═══ RECORDS FOR THE TASK

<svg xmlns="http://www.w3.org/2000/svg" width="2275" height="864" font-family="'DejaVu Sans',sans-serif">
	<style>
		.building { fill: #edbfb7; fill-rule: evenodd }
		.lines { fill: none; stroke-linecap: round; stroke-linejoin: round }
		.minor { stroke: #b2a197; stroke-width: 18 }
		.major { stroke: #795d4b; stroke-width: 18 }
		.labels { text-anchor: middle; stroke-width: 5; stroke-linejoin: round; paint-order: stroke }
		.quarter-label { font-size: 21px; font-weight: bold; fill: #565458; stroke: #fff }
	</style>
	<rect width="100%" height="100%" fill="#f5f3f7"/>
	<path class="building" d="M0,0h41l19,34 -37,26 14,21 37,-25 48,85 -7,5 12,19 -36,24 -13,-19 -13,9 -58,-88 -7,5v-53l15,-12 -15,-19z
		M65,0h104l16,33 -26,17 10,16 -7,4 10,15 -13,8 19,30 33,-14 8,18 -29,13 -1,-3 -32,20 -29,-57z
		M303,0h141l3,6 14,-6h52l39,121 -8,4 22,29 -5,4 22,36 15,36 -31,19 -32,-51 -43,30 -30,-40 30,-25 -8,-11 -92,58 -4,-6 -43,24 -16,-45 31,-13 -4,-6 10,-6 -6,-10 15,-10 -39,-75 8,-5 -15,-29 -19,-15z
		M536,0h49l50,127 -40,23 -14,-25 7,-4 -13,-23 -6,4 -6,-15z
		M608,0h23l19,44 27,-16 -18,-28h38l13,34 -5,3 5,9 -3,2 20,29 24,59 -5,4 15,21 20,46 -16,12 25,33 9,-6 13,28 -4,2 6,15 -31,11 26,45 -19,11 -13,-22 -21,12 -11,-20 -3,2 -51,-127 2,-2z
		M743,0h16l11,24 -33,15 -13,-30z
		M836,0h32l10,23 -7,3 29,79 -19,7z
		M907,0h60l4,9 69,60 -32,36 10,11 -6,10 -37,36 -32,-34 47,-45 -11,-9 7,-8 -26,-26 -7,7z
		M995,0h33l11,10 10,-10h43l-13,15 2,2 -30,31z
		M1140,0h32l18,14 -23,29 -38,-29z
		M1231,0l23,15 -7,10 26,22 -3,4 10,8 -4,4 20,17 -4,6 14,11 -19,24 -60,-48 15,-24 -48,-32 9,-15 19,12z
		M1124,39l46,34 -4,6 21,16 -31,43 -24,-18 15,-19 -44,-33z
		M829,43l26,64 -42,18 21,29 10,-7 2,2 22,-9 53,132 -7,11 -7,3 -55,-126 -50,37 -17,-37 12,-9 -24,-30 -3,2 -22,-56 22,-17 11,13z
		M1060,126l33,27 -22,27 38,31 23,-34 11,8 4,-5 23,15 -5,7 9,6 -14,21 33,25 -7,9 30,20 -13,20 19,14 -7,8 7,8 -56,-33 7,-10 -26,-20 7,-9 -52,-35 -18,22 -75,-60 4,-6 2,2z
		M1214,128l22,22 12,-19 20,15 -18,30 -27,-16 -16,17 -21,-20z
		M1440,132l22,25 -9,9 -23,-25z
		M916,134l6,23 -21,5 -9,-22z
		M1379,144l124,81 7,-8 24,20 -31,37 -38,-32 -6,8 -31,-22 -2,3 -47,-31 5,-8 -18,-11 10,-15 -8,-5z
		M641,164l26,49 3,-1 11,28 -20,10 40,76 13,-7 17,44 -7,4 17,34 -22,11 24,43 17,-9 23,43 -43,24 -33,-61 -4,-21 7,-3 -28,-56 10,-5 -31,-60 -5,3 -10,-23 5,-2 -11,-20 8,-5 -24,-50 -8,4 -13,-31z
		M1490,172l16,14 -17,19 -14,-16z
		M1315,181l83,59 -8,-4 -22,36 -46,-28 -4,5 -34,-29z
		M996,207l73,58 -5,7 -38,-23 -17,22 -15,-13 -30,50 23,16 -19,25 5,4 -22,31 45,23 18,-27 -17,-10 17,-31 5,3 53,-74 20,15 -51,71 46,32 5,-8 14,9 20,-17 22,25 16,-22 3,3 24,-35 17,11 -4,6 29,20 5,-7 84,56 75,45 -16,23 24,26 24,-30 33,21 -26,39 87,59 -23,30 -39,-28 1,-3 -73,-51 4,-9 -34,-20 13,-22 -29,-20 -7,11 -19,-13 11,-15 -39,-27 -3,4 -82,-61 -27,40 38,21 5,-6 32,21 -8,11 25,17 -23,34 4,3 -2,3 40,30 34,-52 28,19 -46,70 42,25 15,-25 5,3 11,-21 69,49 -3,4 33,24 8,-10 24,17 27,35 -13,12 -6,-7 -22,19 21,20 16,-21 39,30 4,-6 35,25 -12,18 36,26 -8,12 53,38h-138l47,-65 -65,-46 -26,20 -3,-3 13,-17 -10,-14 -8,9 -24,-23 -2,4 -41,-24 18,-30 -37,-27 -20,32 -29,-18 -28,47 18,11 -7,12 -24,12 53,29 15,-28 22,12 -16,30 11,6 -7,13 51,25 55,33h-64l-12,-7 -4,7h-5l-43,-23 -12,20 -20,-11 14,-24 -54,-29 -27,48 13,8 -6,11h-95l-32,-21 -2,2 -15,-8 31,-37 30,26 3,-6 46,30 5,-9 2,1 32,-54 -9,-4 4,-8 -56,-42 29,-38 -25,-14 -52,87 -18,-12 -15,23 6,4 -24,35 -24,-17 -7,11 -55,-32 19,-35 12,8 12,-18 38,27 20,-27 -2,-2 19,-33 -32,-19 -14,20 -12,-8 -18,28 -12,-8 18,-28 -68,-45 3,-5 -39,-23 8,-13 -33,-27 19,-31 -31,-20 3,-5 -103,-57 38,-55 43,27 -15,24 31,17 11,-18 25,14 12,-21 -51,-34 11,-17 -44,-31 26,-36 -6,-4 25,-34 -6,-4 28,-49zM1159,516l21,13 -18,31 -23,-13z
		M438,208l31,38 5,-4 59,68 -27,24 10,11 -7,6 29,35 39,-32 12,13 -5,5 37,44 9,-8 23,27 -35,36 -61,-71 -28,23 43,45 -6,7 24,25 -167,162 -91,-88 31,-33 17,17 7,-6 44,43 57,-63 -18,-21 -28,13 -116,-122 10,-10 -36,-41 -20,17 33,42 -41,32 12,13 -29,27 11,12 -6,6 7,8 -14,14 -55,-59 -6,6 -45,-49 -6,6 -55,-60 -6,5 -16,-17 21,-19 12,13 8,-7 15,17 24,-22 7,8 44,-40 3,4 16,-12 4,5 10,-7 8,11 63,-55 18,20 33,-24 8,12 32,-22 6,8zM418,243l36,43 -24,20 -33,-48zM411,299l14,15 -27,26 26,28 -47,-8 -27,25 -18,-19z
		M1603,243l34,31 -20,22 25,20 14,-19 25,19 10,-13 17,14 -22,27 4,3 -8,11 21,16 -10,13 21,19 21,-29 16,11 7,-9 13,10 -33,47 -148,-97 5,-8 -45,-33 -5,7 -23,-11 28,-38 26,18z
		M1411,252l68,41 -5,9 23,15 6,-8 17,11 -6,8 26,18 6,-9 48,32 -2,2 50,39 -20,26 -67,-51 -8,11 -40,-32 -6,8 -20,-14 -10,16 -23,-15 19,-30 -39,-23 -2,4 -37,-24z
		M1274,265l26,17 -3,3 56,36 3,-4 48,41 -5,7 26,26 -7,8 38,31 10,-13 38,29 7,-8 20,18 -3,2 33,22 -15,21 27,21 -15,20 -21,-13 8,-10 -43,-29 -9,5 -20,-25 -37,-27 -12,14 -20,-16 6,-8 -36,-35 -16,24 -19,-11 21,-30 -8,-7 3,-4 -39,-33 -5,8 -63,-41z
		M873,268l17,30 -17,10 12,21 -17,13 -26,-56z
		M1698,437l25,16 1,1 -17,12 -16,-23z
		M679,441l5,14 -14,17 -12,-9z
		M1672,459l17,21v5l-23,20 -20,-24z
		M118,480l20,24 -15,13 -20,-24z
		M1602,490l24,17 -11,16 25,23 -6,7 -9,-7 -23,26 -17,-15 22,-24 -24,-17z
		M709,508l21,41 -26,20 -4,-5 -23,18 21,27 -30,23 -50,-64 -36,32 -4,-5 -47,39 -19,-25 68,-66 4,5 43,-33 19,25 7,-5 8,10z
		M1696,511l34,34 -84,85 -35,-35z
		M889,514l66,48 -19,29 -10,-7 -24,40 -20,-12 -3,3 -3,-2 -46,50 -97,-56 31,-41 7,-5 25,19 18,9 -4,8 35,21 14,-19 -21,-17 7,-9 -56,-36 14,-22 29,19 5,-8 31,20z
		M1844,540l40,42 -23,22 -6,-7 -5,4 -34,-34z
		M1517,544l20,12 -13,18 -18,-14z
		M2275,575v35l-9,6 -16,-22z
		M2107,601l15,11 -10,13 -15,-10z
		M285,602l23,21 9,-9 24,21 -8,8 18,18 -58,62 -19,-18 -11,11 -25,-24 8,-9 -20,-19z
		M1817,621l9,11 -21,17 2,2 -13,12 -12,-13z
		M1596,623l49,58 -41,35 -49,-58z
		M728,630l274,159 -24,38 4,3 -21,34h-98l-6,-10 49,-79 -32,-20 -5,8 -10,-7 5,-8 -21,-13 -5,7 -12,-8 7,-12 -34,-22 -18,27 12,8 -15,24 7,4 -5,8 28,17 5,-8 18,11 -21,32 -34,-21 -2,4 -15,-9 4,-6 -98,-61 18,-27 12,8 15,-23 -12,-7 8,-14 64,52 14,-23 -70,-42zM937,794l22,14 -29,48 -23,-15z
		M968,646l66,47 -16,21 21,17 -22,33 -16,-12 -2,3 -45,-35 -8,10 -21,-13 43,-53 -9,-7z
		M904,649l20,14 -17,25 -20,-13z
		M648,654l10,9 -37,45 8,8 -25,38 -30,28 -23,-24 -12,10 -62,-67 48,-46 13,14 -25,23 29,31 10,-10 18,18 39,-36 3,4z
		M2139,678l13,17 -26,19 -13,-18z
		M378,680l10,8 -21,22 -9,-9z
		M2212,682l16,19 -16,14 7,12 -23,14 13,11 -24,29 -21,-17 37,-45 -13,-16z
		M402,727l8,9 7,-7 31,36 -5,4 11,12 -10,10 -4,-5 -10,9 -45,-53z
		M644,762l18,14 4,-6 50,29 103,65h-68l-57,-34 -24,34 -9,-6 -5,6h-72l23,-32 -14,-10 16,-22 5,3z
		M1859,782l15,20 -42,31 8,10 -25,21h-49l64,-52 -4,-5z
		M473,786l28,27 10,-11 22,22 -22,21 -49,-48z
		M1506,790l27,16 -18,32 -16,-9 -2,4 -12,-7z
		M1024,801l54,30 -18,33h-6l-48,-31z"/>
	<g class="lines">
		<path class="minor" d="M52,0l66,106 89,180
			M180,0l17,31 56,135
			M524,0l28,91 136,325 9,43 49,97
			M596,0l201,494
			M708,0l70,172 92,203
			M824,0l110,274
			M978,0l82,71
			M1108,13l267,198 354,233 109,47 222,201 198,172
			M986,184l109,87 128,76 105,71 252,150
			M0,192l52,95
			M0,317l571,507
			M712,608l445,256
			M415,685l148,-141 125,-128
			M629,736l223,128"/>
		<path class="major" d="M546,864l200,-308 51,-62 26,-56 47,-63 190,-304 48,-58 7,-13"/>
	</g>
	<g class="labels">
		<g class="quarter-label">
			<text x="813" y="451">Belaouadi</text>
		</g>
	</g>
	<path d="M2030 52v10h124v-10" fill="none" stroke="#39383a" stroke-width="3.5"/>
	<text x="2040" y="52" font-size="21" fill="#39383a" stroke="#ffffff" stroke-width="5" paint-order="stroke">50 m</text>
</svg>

══════

DIRECTIONS FOR THIS TASK:
Report each line of the listing above that uses the word "lines".

TASK RESPONSE:
		.lines { fill: none; stroke-linecap: round; stroke-linejoin: round }
	<g class="lines">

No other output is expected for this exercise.